• _Given entries_
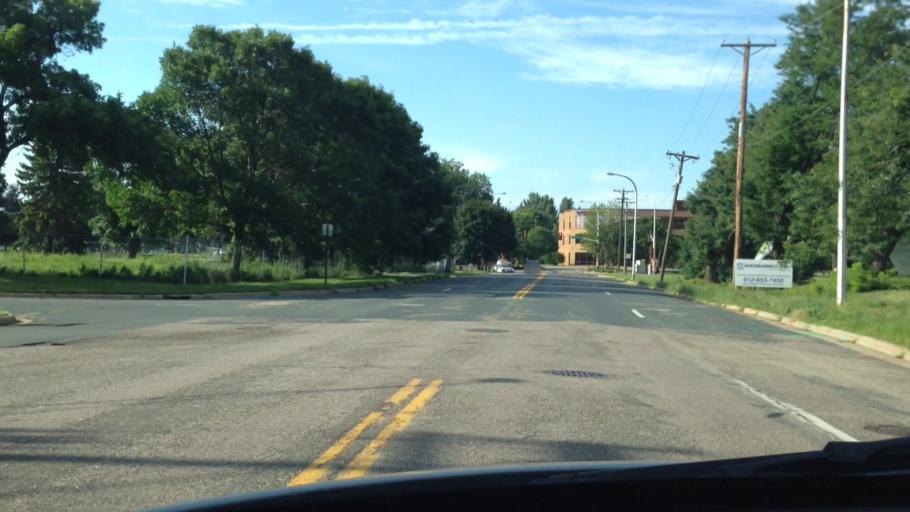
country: US
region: Minnesota
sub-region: Hennepin County
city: Edina
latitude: 44.8618
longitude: -93.3457
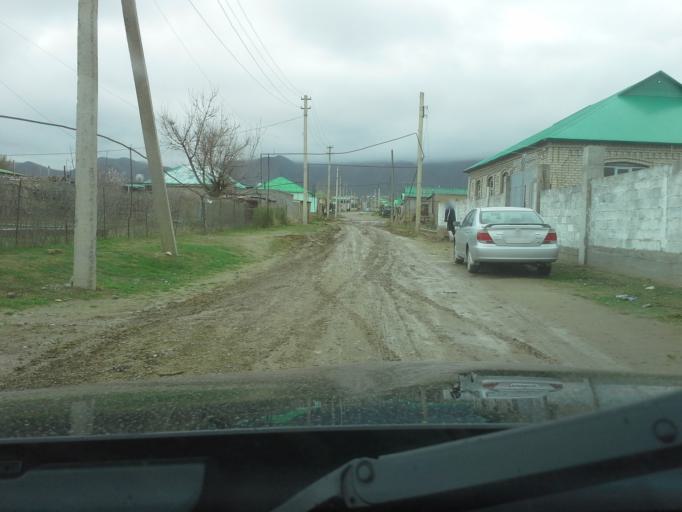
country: TM
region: Ahal
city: Abadan
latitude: 37.9681
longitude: 58.2096
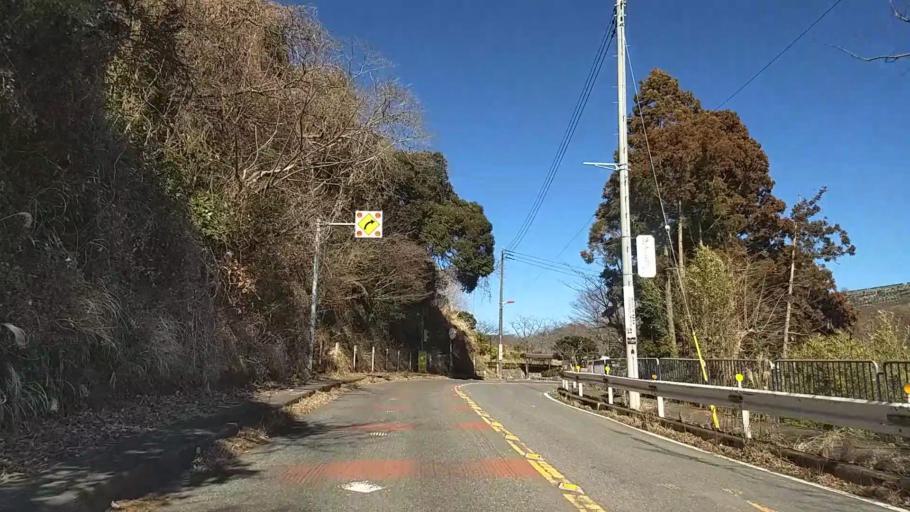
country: JP
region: Kanagawa
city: Zushi
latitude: 35.3253
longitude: 139.5818
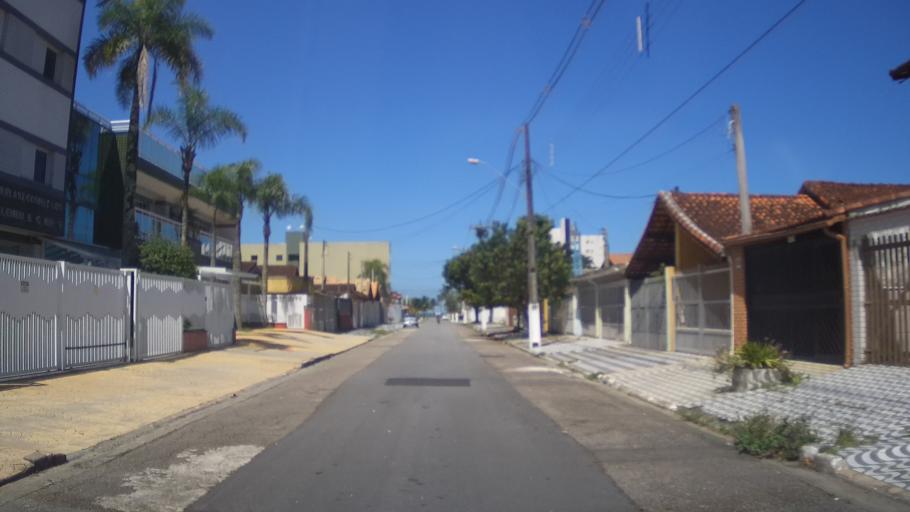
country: BR
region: Sao Paulo
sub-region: Mongagua
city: Mongagua
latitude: -24.0838
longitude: -46.6013
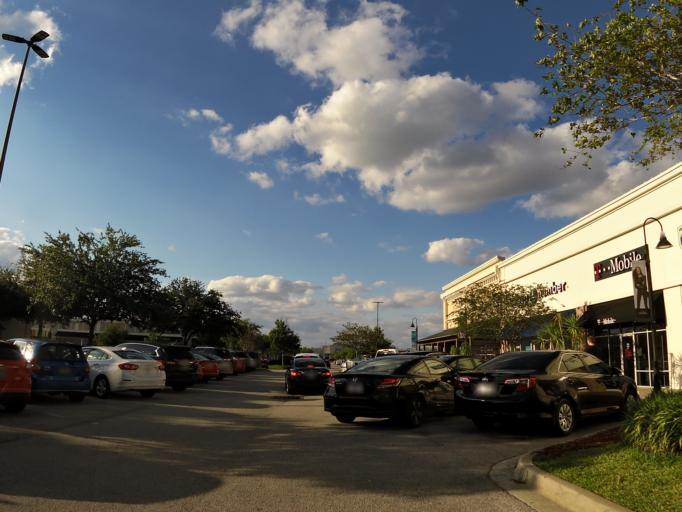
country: US
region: Florida
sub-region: Duval County
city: Jacksonville Beach
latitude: 30.2584
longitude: -81.5270
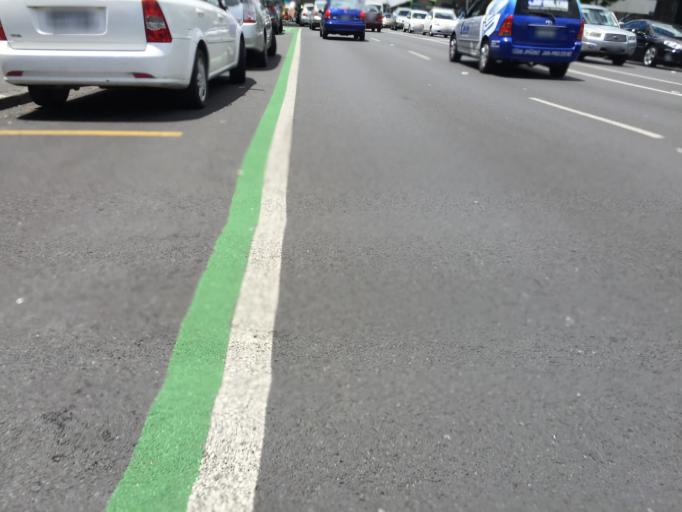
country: NZ
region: Auckland
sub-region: Auckland
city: Auckland
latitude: -36.8589
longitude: 174.7514
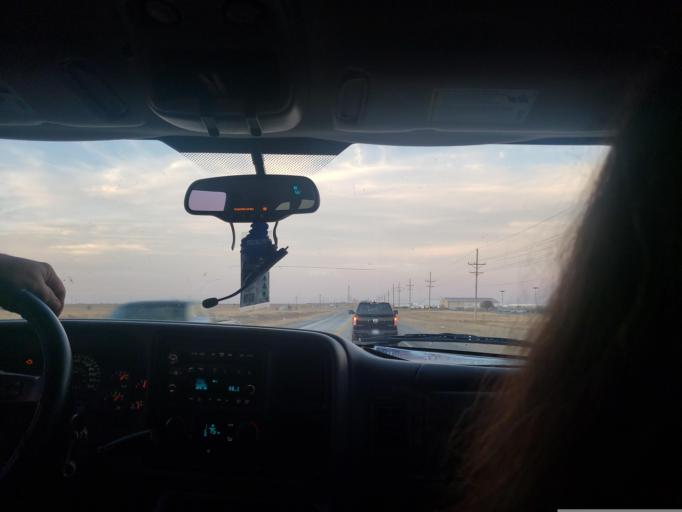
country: US
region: Kansas
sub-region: Seward County
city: Liberal
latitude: 37.0625
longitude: -100.9044
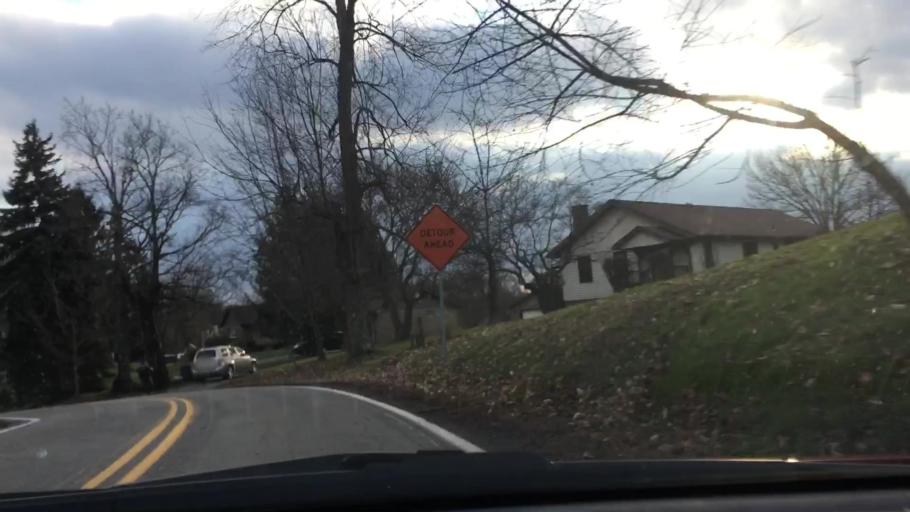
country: US
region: Pennsylvania
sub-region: Allegheny County
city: Lincoln
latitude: 40.3014
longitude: -79.8527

• _Exercise_
Please identify every line of the records that contains the word "County", matching case exactly, and copy each such line.

• _Solution to the problem_
sub-region: Hennepin County
sub-region: Duval County
sub-region: Seward County
sub-region: Allegheny County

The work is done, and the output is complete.